*Trecho do documento*.

Agro-suicídio: desmatamento põe em risco agronegócio e segurança alimentar no Brasil e no mundo
A proteção da floresta amazônica não é apenas vital para a biodiversidade e o bem-estar das comunidades locais, mas também desempenha um papel fundamental na estabilidade do clima local e regional, bem como na sobrevivência do agronegócio e na segurança alimentar global.
A proteção da floresta amazônica não é apenas vital para a biodiversidade e o bem-estar das comunidades locais, mas também desempenha um papel fundamental na estabilidade do clima local e regional, bem como na sobrevivência do agronegócio e na segurança alimentar global.
Por Argemiro Teixeira Leite Filho*
A atual situação de seca na Amazônia, que ganhou um novo nível de gravidade este ano, sofre influência de duas condições climáticas excepcionais: a temperatura anormalmente alta das águas do Atlântico Norte e a presença do fenômeno El Niño. Apesar dessas condições climáticas notáveis, no entanto, também são visíveis as marcas humanas nessa tragédia ambiental.
A rápida progressão dessa seca e sua intensidade destacam a necessidade de ações de resposta e medidas de apoio urgentes para enfrentar essa crise. Neste sentido, a proteção da floresta amazônica não é apenas vital para a biodiversidade e o bem-estar das comunidades locais, mas também desempenha um papel fundamental na estabilidade do clima local e regional, bem como na sobrevivência do agronegócio e na segurança alimentar global.

*Tarefas propostas*.
(a) Reescreva o trecho do texto sobre o desmatamento que vai de "Por Argemiro Teixeira" até "nessa tragédia ambiental.", inclusive, substituindo "El Niño" por "La Niña".
(b) Prossiga com o texto sobre o desmatamento, começando logo depois da última frase apresentada.

*Itens*.

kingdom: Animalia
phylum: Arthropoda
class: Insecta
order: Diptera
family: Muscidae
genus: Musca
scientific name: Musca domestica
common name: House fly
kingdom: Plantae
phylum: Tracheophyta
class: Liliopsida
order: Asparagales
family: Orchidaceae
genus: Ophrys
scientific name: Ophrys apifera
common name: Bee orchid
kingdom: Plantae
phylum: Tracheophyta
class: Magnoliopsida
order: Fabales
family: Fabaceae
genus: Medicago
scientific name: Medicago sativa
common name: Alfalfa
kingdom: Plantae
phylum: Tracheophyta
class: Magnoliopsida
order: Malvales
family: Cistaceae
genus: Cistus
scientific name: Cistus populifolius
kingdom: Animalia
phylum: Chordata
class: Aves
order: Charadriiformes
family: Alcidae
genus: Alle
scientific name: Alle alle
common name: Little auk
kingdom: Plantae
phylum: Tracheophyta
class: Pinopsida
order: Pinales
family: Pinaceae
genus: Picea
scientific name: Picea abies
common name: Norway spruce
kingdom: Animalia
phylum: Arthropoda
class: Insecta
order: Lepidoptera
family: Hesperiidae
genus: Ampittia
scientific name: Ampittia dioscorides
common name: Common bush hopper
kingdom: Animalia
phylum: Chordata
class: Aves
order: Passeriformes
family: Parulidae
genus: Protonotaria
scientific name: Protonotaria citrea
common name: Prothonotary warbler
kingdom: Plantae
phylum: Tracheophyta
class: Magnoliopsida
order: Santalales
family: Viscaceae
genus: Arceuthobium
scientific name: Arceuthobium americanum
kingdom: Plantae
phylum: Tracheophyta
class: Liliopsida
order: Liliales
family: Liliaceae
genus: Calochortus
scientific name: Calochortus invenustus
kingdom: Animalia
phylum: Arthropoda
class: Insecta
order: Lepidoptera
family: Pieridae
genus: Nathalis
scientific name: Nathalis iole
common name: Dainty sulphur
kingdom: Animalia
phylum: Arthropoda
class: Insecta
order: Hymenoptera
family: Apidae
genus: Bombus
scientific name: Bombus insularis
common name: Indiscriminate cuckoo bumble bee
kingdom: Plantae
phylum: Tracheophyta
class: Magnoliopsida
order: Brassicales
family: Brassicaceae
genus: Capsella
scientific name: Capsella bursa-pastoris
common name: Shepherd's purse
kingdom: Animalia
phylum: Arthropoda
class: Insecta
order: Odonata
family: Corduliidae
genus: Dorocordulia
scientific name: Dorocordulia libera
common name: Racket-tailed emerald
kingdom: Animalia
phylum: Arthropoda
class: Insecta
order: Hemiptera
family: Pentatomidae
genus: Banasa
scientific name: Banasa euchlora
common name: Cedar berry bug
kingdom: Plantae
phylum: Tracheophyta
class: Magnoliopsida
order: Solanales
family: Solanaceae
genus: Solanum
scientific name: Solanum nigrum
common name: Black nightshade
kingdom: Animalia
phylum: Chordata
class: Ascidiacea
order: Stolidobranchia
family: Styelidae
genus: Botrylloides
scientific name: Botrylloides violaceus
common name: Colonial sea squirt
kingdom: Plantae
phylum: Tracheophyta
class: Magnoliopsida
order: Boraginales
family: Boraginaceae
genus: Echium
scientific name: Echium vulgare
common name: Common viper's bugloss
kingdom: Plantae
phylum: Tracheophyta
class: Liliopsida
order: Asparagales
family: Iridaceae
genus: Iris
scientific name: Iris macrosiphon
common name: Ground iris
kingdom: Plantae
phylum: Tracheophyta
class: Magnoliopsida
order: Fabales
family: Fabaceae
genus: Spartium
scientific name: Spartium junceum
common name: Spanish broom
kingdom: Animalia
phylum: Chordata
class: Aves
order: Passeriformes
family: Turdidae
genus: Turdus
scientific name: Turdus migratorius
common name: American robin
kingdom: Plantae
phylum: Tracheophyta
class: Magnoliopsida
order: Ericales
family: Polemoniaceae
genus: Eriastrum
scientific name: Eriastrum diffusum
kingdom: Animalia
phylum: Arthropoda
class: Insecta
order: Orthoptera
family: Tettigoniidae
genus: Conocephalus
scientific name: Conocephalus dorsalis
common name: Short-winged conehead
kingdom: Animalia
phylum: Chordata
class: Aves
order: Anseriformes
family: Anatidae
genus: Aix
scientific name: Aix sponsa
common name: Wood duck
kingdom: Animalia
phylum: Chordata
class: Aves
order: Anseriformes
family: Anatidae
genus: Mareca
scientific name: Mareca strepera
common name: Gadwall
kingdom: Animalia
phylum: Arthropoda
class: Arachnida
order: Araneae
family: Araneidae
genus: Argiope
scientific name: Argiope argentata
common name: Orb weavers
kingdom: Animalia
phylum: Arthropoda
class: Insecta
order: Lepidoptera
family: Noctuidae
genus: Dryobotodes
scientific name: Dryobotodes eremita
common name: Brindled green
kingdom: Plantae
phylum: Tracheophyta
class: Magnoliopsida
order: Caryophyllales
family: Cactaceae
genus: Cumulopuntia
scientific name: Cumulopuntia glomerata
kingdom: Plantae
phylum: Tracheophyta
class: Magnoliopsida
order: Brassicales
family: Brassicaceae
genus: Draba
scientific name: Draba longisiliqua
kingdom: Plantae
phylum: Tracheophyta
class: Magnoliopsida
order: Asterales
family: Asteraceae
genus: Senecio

*Resultados do exercício*.
(a)
Por Argemiro Teixeira Leite Filho*
A atual situação de seca na Amazônia, que ganhou um novo nível de gravidade este ano, sofre influência de duas condições climáticas excepcionais: a temperatura anormalmente alta das águas do Atlântico Norte e a presença do fenômeno La Niña. Apesar dessas condições climáticas notáveis, no entanto, também são visíveis as marcas humanas nessa tragédia ambiental.

(b)
A parcela do agronegócio que apoia uma agenda antiambiental está testando a capacidade e limites da própria natureza e pode acabar sendo diretamente afetada por transformações que impactam a agricultura e a segurança alimentar não só do Brasil, mas de todo o mundo.
Extensivas pesquisas na Amazônia e Cerrado têm lançado luz sobre as intrincadas interações entre desmatamento, mudanças climáticas e as economias local, regionais e global. Os estudos que nosso grupo de pesquisadores das Universidades Federal de Minas Gerais (UFMG) e de Bonn, na Alemanha, realizou mostram que a atual trajetória de desmatamento está diminuindo a capacidade da Amazônia e do Cerrado em regular os padrões de chuva, colocando os sistemas agrícolas do país – grande parte de agricultura de sequeiro (alimentada por chuvas) – no caminho do “agro-suicídio”.
O “suicídio” agrícola e a escassez de recursos naturais
A chuva gerada pela floresta da Amazônia, da qual o agronegócio depende, torna-se cada vez mais escassa. A perda de floresta generalizada resulta em perdas hidrológicas e consequentemente econômicas. E estes efeitos já são uma realidade: em 2019, um quarto do sul da Amazônia brasileira já atingiu o limite crítico de perda de floresta. Em algumas regiões, a redução das chuvas devido ao desmatamento já chega a comprometer 48% do volume total registrado no ano.
Essas áreas mais afetadas são, preocupantemente, grandes regiões produtoras de soja ou onde a agricultura tende a se expandir no futuro, como as regiões Nordeste e Sudeste do Estado do Pará, Oeste do Estado do Maranhão, parte central de Rondônia e, principalmente, o cinturão da soja no norte do Mato Grosso. E caso o desmatamento continue no mesmo ritmo, as perdas serão enormes. Nosso estudo estima que elas podem chegar a R$ 5,7 bilhões por ano.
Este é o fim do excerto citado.